Philippe Jehan : Dans un premier temps, non. Par contre, nous sommes inquiets pour les semaines à venir. Cette communication négative pourrait avoir une répercussion sur les prix et les négociations commerciales. On est dans un marché porteur où on peut enfin quasiment vivre de notre métier. Avec cette polémique sans fin, c'est le consommateur et les négociations, qui ont lieu en ce moment avec les moyennes et grandes surfaces, qui pourraient être influencés. Les éleveurs n'ont rien vu poindre dans leurs exploitations, car le lait est redistribué. Nous sommes dans une zone de 3 000 exploitations laitières et 50% de nos laits sont ramassés par le groupe Lactalis pour être ensuite redistribués dans les usines de la Manche ou de l'Orne.

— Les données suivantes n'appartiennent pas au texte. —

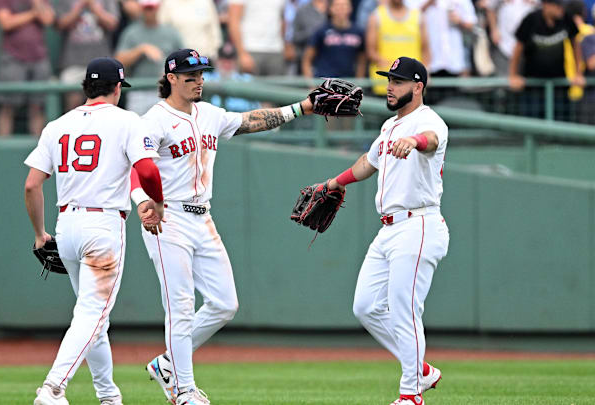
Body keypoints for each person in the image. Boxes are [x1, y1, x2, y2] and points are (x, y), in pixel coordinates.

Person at [131, 48, 314, 405]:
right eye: (190, 76)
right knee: (181, 307)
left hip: (203, 218)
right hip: (168, 220)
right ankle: (184, 391)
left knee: (224, 303)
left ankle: (168, 363)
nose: (199, 80)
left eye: (201, 74)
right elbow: (137, 169)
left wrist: (301, 108)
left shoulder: (209, 114)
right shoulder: (153, 120)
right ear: (171, 78)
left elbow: (249, 120)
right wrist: (143, 203)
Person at [24, 57, 165, 405]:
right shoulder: (126, 121)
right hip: (102, 226)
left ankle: (108, 396)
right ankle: (53, 387)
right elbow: (147, 169)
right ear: (117, 88)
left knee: (95, 319)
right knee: (91, 314)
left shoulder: (57, 125)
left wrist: (41, 234)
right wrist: (157, 201)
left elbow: (31, 185)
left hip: (66, 226)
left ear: (87, 87)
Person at [325, 56, 449, 405]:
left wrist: (416, 143)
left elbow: (431, 140)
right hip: (390, 229)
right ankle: (420, 370)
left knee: (404, 309)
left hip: (419, 223)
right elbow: (369, 162)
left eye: (397, 81)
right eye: (388, 79)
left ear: (418, 86)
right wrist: (335, 182)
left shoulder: (430, 121)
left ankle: (410, 394)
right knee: (365, 306)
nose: (389, 86)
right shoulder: (389, 126)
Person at [509, 0, 585, 119]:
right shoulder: (531, 20)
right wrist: (513, 75)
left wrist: (578, 73)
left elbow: (575, 45)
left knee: (561, 125)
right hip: (533, 87)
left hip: (558, 86)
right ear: (546, 5)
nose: (561, 9)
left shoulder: (566, 18)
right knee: (534, 125)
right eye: (557, 6)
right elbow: (518, 49)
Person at [0, 0, 55, 137]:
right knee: (8, 107)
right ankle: (3, 149)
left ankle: (40, 152)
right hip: (13, 57)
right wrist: (33, 14)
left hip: (39, 58)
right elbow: (6, 23)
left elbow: (48, 19)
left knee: (37, 107)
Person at [114, 0, 183, 114]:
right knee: (137, 128)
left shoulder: (171, 32)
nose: (149, 11)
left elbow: (184, 60)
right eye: (146, 8)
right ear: (141, 8)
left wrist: (170, 71)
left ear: (158, 8)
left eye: (152, 7)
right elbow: (118, 61)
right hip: (138, 91)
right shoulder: (131, 32)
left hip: (165, 91)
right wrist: (141, 49)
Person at [56, 0, 120, 111]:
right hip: (73, 62)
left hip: (101, 63)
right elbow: (60, 24)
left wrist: (94, 7)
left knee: (103, 105)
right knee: (73, 104)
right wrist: (80, 6)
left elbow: (113, 23)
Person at [366, 0, 430, 95]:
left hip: (412, 84)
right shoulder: (376, 16)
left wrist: (426, 73)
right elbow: (371, 51)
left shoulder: (418, 16)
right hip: (384, 86)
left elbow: (426, 50)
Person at [301, 0, 366, 79]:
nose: (341, 9)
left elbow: (362, 60)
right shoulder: (321, 31)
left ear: (350, 8)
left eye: (345, 5)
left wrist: (359, 82)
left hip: (347, 84)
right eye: (338, 5)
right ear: (330, 8)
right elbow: (307, 59)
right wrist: (311, 85)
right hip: (325, 82)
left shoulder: (358, 32)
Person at [227, 0, 288, 75]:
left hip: (276, 50)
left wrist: (284, 45)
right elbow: (233, 21)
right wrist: (242, 53)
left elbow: (282, 19)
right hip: (250, 49)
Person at [158, 0, 223, 59]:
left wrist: (213, 54)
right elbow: (162, 31)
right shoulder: (168, 3)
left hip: (203, 58)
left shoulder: (206, 2)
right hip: (178, 60)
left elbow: (215, 31)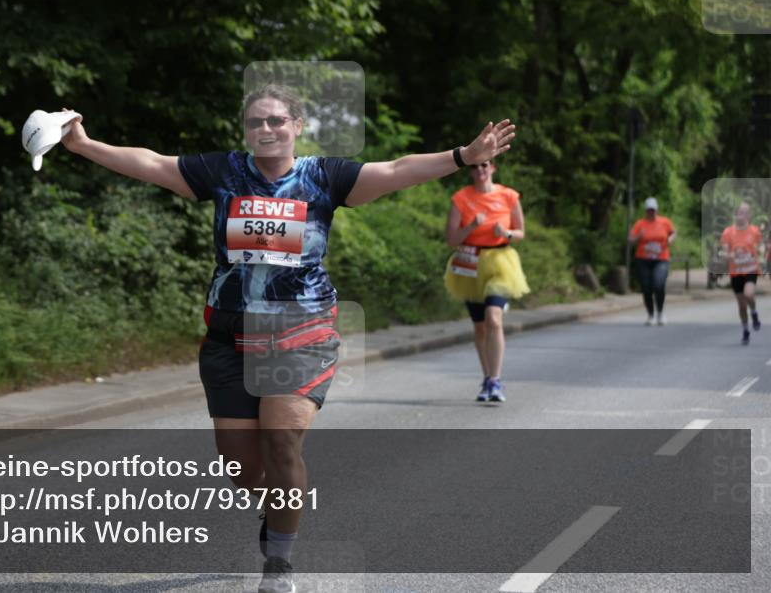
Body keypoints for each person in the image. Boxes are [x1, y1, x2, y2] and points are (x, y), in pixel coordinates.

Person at [59, 86, 516, 593]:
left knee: (281, 443)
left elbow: (393, 170)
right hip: (229, 333)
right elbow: (152, 163)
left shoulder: (324, 177)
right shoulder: (223, 171)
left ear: (297, 125)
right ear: (246, 130)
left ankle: (278, 565)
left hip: (303, 331)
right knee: (238, 465)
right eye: (256, 122)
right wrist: (84, 145)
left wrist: (461, 157)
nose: (267, 130)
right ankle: (277, 509)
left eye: (277, 121)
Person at [443, 159, 529, 403]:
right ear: (470, 171)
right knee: (480, 326)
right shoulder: (461, 198)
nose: (480, 170)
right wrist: (471, 226)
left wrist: (507, 233)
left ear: (493, 168)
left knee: (493, 318)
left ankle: (496, 380)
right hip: (470, 262)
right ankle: (487, 377)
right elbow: (451, 238)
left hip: (501, 260)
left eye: (485, 165)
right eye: (475, 166)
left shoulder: (509, 195)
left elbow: (521, 231)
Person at [628, 197, 677, 326]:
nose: (651, 212)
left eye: (653, 210)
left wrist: (671, 238)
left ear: (657, 210)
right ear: (646, 211)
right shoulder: (640, 224)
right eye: (649, 210)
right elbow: (630, 240)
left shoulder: (664, 222)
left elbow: (673, 232)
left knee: (658, 284)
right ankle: (651, 314)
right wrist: (638, 237)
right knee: (646, 287)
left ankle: (660, 313)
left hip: (661, 259)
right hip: (643, 259)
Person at [720, 202, 763, 345]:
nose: (741, 215)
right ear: (735, 214)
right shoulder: (728, 232)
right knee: (741, 305)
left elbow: (761, 249)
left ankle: (754, 313)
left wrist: (758, 255)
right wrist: (731, 255)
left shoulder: (755, 231)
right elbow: (725, 252)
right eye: (739, 212)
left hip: (750, 270)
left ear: (749, 216)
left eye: (745, 212)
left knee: (748, 294)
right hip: (736, 271)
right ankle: (745, 329)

En voulez-vous à Lactalis ?

On aurait pu faire de la prévention. Ce qui est dommage c'est que l'on sait qui paiera à la fin. On l'a eu avec d'autres épidémies comme la crise de la vache folle, on vient tout juste de rouvrir les portes de la Chine alors que la crise est finie depuis plus de 15 ans. Aujourd'hui, s'il faut encore attendre 15 ans pour retrouver nos marchés, ce sera l'éleveur qui paiera et sans doute les salariés des sites incriminés. Le groupe Lactalis ne paiera pas.

Les normes sanitaires sont-elles à la hauteur ?

Elles sont suffisantes. J'en profite pour dire que les services de l'Etat ont respecté à la lettre la procédure. Par contre, les réactions lentes à propos des décisions prises à la suite du choix de l'Etat du 9 décembre dernier sont arrivées trop tard. On aurait pu appliquer le principe de précaution.